= Jacci Den Hartog =

American sculptor (born 1962)

Jacci Den Hartog (born 1962) is an American sculptor and educator. She lives in Los Angeles.

== Early life and education ==
Jacci Den Hartog was born in 1962, in Pella, Iowa. Den Hartog received her BA in Fine Art at Linfeld College in 1984, and her MFA in sculpture at Claremont Graduate School in 1986. She then studied in San Jose, Costa Rica, at the Centro Cultural Costarricense Norteamericano.

== Career ==
Den Hartog has actively been exhibiting her sculptures since 1991. Her work has been included in exhibitions at Corcoran Gallery, Washington, D.C. in the “Painting Outside Painting: 44th Biennial Exhibition of Contemporary American Painting”; Nantes Museum, Nantes, France; San Francisco Art Institute; Kansas City Art Institute; Rosamund Felsen Gallery, Santa Monica; Christopher Grimes Gallery, Santa Monica; Contemporary Arts Center, Cincinnati; and The Suburban, Chicago as well as various European galleries in The Netherlands, Denmark and the Czech Republic.

Den Hartog received a Guggenheim Fellowship in the field of fine arts in 2012. She has received numerous other grants and awards, including the Pollock-Krasner Foundation Artists Grant, the Art Matters, Inc.

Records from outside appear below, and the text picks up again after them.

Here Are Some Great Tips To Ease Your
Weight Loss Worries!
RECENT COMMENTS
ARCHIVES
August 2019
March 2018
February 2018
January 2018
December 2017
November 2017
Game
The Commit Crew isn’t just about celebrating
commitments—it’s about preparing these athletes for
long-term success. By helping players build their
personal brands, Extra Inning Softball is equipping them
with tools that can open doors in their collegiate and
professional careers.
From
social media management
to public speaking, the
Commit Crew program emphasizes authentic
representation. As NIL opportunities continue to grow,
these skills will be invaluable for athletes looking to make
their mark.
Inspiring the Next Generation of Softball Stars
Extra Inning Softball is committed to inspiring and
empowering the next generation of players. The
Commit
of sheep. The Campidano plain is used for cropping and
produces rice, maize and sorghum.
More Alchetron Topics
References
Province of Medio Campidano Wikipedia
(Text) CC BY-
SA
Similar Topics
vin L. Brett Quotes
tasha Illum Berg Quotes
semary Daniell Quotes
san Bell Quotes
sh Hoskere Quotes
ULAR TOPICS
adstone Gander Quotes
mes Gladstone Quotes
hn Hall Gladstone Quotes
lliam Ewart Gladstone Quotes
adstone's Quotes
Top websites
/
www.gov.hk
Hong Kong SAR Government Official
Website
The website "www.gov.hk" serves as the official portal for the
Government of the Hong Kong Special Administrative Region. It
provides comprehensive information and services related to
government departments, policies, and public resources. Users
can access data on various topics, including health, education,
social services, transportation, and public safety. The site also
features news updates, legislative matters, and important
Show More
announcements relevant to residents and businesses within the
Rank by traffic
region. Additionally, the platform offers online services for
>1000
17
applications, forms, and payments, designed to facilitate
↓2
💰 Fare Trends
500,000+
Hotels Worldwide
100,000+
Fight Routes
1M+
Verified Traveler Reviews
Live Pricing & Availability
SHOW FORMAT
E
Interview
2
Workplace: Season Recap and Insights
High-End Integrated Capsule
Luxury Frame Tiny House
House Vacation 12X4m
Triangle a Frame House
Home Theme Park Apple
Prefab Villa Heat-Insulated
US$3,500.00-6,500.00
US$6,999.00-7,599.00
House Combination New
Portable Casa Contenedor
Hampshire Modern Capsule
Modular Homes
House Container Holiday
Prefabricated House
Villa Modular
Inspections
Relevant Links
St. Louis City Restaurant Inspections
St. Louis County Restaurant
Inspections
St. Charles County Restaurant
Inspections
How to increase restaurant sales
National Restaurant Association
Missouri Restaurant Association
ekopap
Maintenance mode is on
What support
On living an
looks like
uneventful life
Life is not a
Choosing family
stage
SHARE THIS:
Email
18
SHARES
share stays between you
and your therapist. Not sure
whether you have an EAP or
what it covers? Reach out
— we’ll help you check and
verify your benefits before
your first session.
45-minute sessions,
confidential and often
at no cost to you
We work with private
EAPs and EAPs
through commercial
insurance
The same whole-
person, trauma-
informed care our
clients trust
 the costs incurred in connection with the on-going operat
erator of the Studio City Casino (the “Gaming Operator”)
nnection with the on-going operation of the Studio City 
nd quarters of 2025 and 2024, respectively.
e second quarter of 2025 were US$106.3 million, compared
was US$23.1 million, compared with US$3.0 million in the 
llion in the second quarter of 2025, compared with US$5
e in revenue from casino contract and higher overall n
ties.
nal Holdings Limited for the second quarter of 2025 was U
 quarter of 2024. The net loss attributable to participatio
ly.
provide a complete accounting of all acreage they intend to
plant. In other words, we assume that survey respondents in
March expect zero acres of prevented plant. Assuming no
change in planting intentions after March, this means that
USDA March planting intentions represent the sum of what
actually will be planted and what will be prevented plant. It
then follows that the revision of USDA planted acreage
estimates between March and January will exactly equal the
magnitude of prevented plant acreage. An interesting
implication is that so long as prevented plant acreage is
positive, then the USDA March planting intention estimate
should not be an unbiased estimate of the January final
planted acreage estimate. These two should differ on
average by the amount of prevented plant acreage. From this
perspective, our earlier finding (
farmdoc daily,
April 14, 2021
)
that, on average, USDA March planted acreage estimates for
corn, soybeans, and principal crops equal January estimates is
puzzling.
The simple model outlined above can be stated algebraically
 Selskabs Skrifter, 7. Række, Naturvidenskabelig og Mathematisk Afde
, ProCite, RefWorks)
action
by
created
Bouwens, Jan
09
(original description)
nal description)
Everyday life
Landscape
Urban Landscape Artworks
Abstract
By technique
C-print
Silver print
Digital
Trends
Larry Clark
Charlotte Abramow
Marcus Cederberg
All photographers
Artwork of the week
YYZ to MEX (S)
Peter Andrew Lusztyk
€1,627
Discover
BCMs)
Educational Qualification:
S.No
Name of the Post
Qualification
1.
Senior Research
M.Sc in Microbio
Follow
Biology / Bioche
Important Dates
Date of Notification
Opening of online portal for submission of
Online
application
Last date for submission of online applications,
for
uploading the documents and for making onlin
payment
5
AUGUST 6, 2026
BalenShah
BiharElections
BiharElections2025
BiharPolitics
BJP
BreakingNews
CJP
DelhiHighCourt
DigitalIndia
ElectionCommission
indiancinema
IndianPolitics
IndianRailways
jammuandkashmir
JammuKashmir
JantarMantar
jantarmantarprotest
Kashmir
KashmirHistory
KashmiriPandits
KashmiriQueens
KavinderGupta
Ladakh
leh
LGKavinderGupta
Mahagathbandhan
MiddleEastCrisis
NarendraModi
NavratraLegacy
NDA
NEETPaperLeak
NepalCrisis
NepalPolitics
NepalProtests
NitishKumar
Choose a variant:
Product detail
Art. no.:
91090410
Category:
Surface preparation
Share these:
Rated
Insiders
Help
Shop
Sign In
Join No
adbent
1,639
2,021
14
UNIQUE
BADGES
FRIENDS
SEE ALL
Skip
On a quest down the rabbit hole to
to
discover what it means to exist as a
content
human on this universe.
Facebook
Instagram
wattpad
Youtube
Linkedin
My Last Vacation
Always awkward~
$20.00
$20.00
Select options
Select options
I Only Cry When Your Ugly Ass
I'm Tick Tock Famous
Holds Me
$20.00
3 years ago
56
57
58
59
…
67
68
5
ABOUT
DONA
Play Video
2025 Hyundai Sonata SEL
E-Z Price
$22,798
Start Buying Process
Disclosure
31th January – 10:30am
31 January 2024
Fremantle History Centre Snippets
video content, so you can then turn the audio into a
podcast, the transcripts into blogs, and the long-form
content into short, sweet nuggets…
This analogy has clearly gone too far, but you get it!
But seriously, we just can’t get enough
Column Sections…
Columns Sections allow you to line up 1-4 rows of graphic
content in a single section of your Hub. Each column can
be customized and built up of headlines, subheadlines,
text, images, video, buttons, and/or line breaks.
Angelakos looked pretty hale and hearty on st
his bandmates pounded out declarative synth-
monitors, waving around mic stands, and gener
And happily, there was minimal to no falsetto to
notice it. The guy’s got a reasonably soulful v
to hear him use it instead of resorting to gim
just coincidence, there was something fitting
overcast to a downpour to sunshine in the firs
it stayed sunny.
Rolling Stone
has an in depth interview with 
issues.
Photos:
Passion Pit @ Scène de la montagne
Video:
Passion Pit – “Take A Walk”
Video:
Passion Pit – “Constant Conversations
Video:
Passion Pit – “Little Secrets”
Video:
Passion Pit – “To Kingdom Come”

Artists Grant; the City of Los Angeles Individual Artist Fellowship Award; California Community Foundation, Mid-Career Artist Grant; and the Purchase Award, Alberta DuPont Bonsal Foundation for the San Diego Museum of Contemporary Art.

In 2029, her work, Blood and Bones, was shown at Pasadena City College in Boone Family Art Gallery.

She is a professor at Otis College of Art and Design, and the program director of sculpture/new genres.

== Personal life ==
Den Hartog is married to artist Patrick Nickell, and they have a son together. The couple lives in the Eagle Rock area in Los Angeles, California.